Oct 27, 2018 - This morning Island Princess is docked in Limón, the largest city on the east coast of Costa Rica. We get our first look at the area from the Promenade deck as we take a walk around the deck.
We have booked an afternoon tour, "Historic Banana Route Railway Journey," which is scheduled to depart at 12:20pm. That gives us just enough time to test our brains at Morning Trivia, hosted today by the lovely and talented Assistant Cruise Director, Jade. As you can see, she does not shy away from the camera!
I actually did pretty well today at Trivia getting 17 of the 20 questions correct, for a total of 17 points. Another couple got 17 & 1/2 points, so "technically" they won. But, we all know who the real genius is, right? After trivia, it was time to disembark Island Princess and walk down the long pier to the waiting motor coach.
We board the air conditioned motorcoach for the 40-minute drive to where we will board the train. Along the way, our local guide, Leonardo, gave us some very interesting information about the history of Costa Rica. The country gained its independence from Spain in 1820 and only had 20,000 residents at that time. They had no government to speak of and no economy. However, about that time, coffee was becoming very popular throughout Europe and Costa Rica had the tropical climate to grow coffee beans. In less than 10 years, Costa Rica was exporting coffee to Europe and other parts of the world. Today, Costa Rica is the second largest producer of bananas, second only to Ecuador. We passed by hundreds of container cars bearing the Dole and Chiquita brand names.
Today, Costa Rica still exports coffee, bananas, and pineapples. But, medical supplies and pharmaceuticals are the big industry. We learned from Leonardo that if you know someone with silicone breast implants, they most likely came from Costa Rica! Technology companies like Intel have also found a home here. Many of the components for the new iPhone are manufactured in Costa Rica. Like I said, Leonardo was very educational.
When we arrived at Estrada Village to board the train, our driver positioned the bus so that we literally stepped from the coach to the train car.
We never actually learned when the train was built, but you can tell, it is very old. The train cars are made from wood and steel and the engine appears to be diesel-electric.
The interior of the two train cars has been outfitted with padded bench seats and they are reasonably comfortable. There is no air conditioning, but every seat has an open window, and when the train is moving, there is enough air flowing through the car to keep it comfortable. It is about 82 degrees today, and quite humid, but we found the ride to be tolerable. However, when the train was stopped, the interior temperature started to get a little uncomfortable.
You can easily take photos through the windows (which were all fully open); however, Leonardo warned us not to put our hands or heads out of the window as passing banana plants and other foliage actually brush up against the train in some places. The lady sitting in front of me learned that lesson the hard way. She was taking a photo out of her window when a banana leaf swatted her arm. She was not hurt, but I imagine it stung for awhile.

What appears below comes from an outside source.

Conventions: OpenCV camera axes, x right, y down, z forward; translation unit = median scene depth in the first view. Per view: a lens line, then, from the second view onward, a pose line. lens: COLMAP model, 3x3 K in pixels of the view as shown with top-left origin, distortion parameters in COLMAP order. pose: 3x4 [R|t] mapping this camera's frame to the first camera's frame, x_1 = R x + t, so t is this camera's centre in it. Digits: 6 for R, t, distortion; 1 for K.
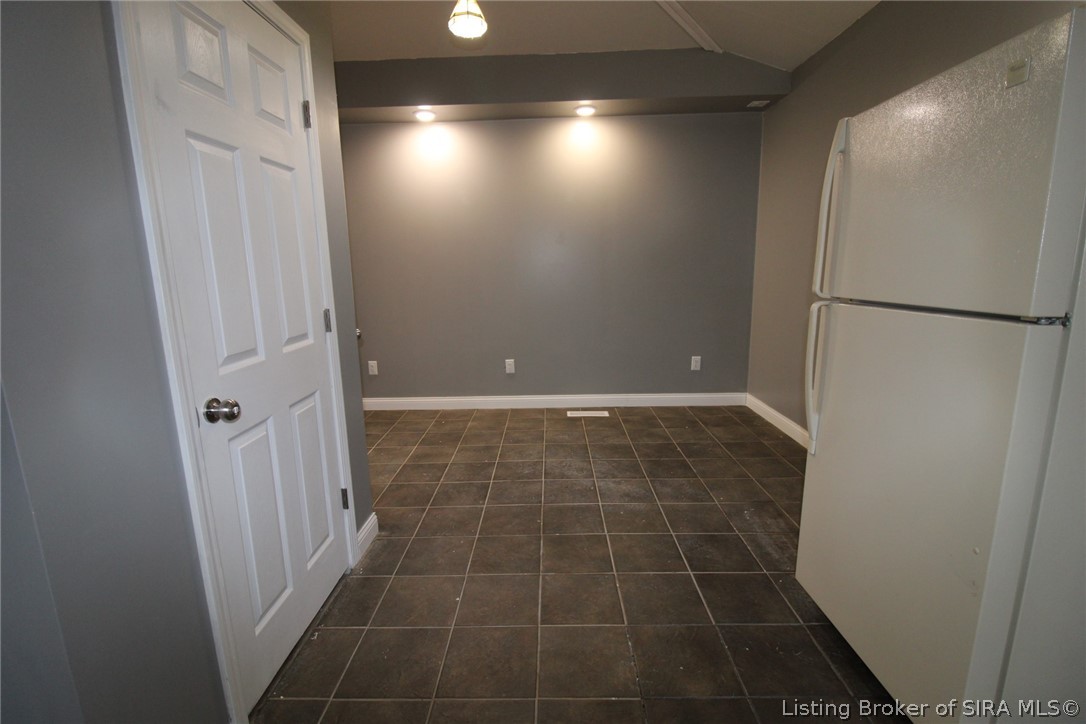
lens RADIAL K [[502.8, 0, 539.3], [0, 502.8, 360.4], [0, 0, 1]] dist [-0.003654, -0.011095]
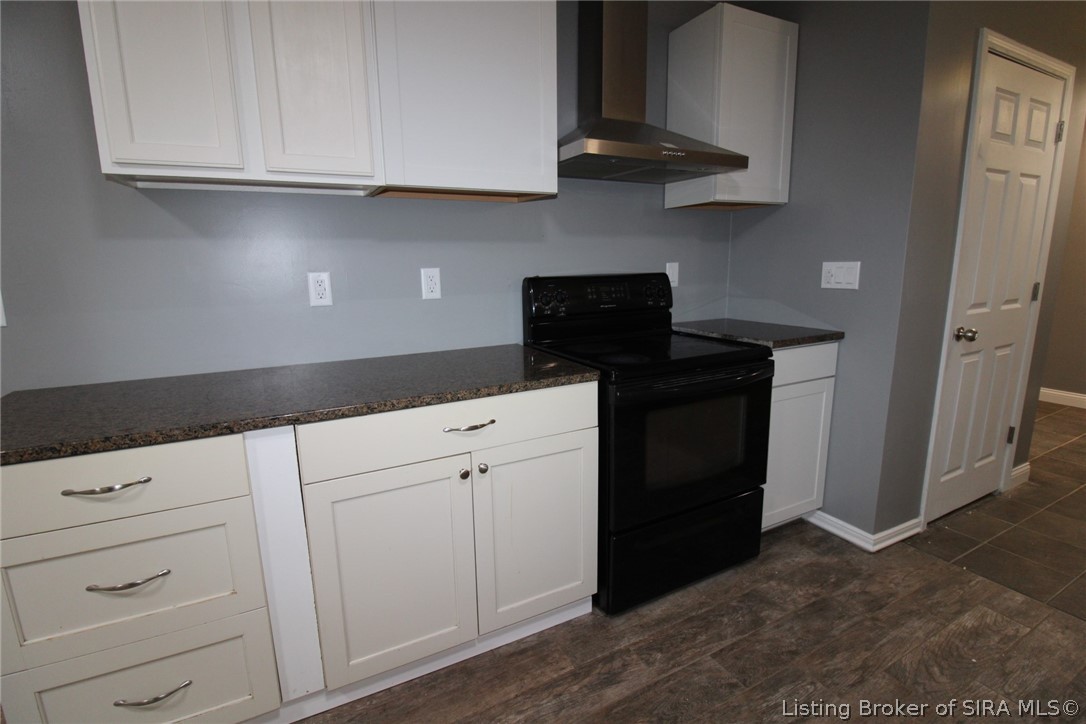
lens RADIAL K [[502.8, 0, 545.6], [0, 502.8, 354.4], [0, 0, 1]] dist [-0.003654, -0.011095]
pose [[0.478640, 0.184065, -0.858501, 0.099414], [-0.161721, 0.979532, 0.119850, 0.140033], [0.862989, 0.081472, 0.498610, -0.756958]]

Leonardo explained that this train route is still in use to take bananas from the fields to the port for processing and shipping. Along the route, banana plants can be seen on both sides of the train. When the fruit reaches a certain maturity, the farmers place blue bags over the bunches to protect them from bugs, pesticides, dust, rain or anything that could damage the fruit.
The train stopped at one point to let us look at monkeys, but I never saw one. Some guests claimed they did. Rickee said she saw a snake. So, that was about the extent of the wildlife on this journey. About half way through the journey, we were given bags of banana chips to enjoy along with bottled water.

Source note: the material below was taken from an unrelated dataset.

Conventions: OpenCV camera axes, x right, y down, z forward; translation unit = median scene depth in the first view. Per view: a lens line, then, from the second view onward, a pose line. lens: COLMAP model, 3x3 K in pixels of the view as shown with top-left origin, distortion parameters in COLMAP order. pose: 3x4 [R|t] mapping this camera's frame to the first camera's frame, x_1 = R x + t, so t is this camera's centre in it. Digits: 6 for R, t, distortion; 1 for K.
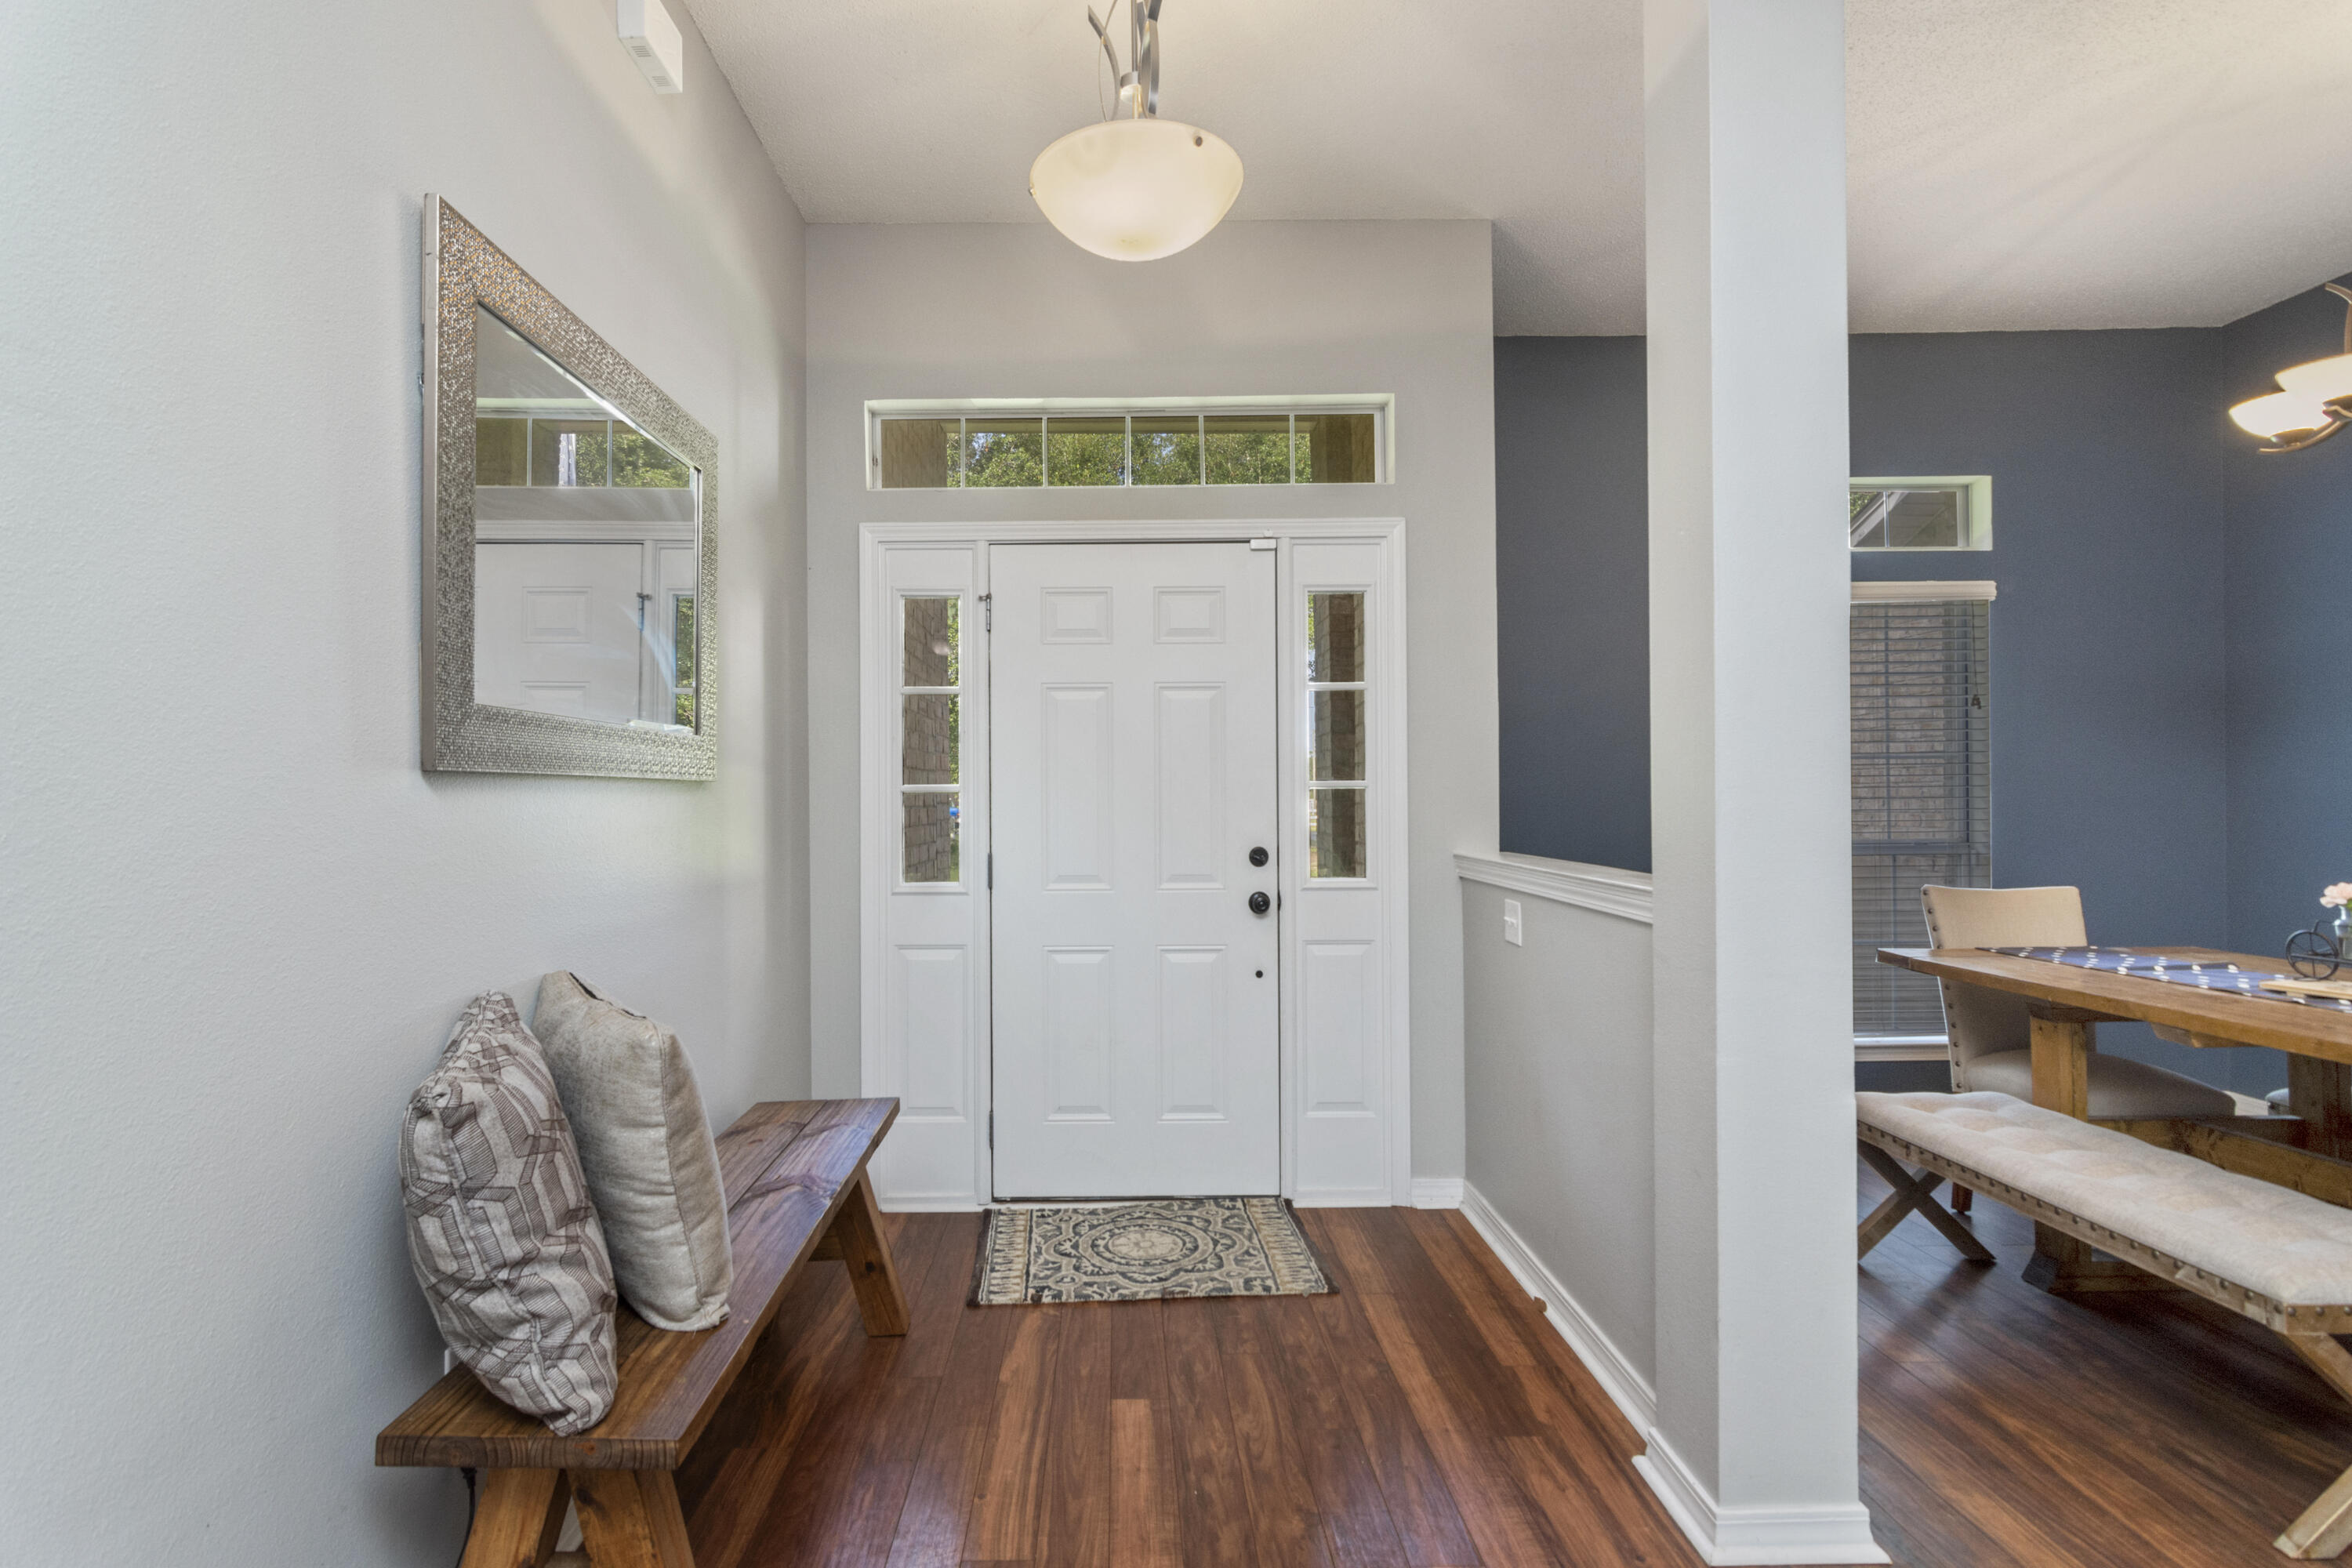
lens RADIAL K [[1140.6, 0, 1164.9], [0, 1140.6, 789.4], [0, 0, 1]] dist [-0.000618, 0.001045]
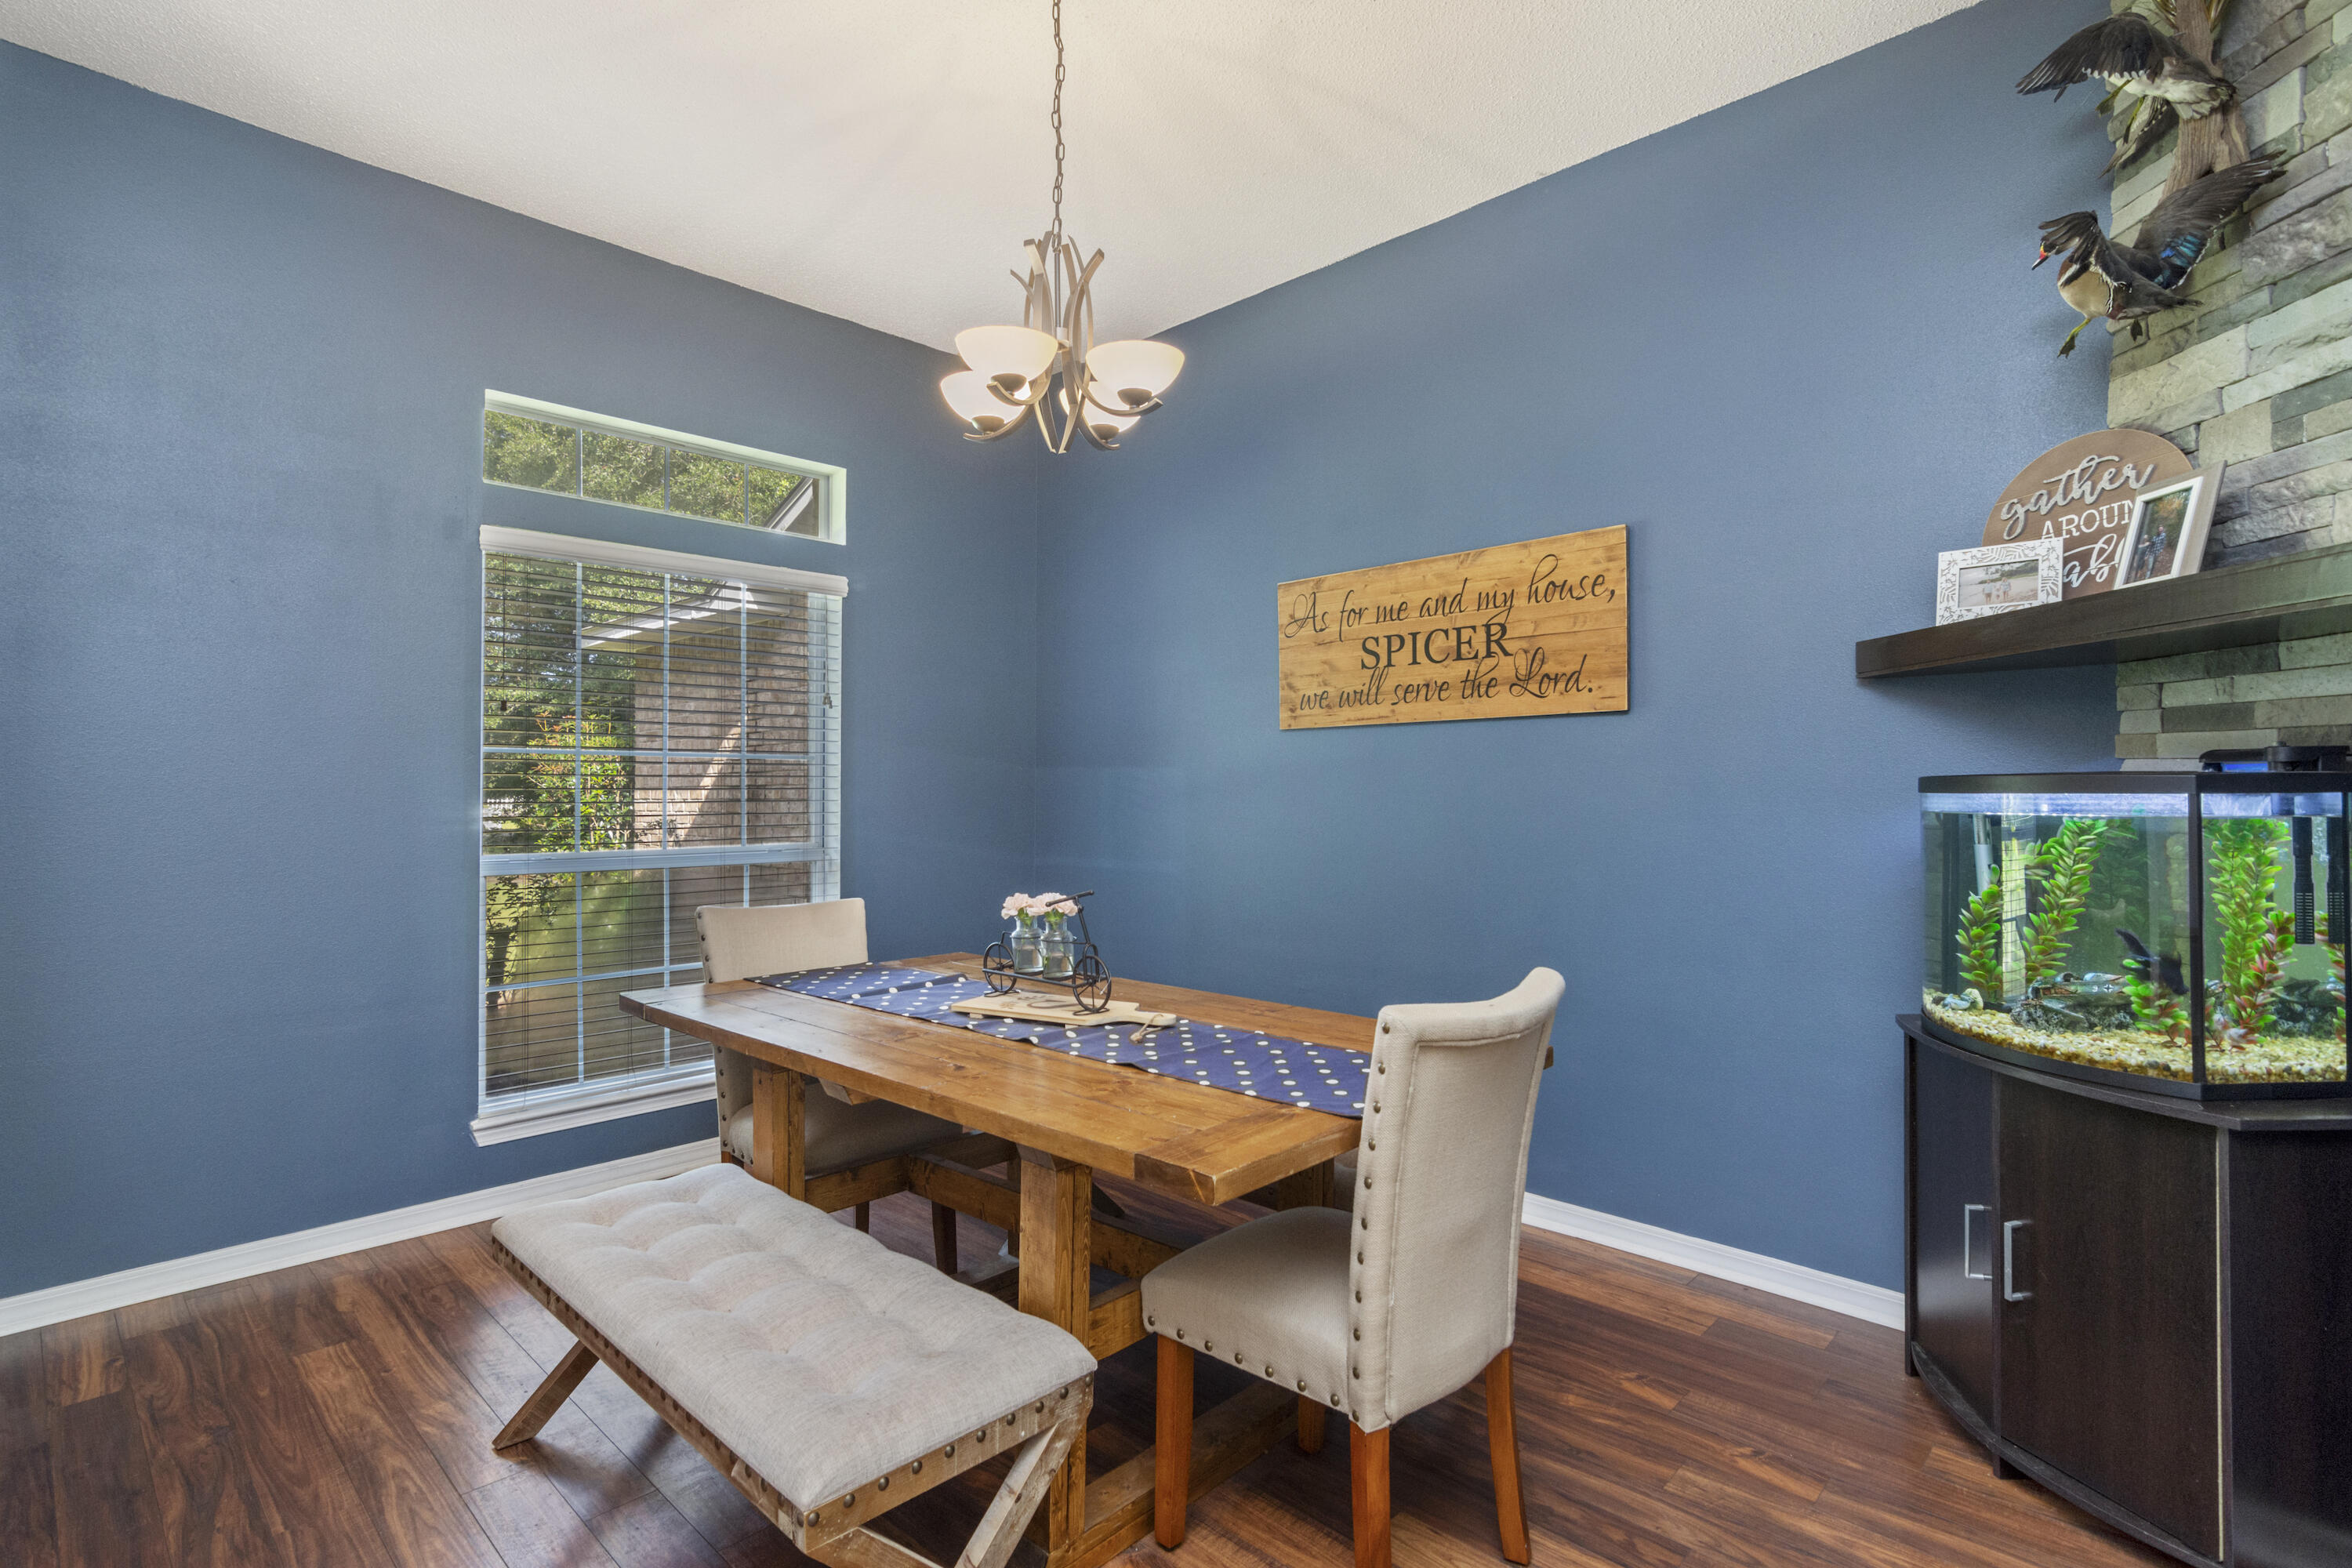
lens RADIAL K [[1140.6, 0, 1164.9], [0, 1140.6, 789.4], [0, 0, 1]] dist [-0.000618, 0.001045]
pose [[0.709990, 0.006500, 0.704182, 0.356248], [-0.006852, 0.999974, -0.002321, -0.003497], [-0.704179, -0.003177, 0.710016, 0.185026]]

Due to a train hauling freight coming the opposite direction on the track, our journey was cut short by about 10 minutes. Instead of disembarking in Moin as scheduled, our train backed up to a spot where there were two sets of tracks to allow the freight train to pass. Our coaches picked us up at a clearing nearby.
We re-board the coach for the drive back to Limón and Leonardo continues his narrative. I have to say, without Leonardo, it would have been just a so-so excursion. But, I really feel like I learned something today. Usually, I just want the tour guides to shut up, but Leonardo was one of the rare ones who actually had a talent for communicating effectively. Therefore, we feel like this excursion was well worth the $59.95/pp price.
The coach drops us off in front of a local souvenir market, only 100 yards or so from the pier where Island Princess is docked.
We decide to take a few minutes to take a look-see. The market has dozens of vendors selling all kinds of souvenirs and crafts.
We spend about 15 minutes looking through the market before heading back to Island Princess. Once back onboard, we have a quick dinner at Horizon Court, then relax and listen to some music in the Wheelhouse Bar (Deck 7). Tomorrow is another day at sea.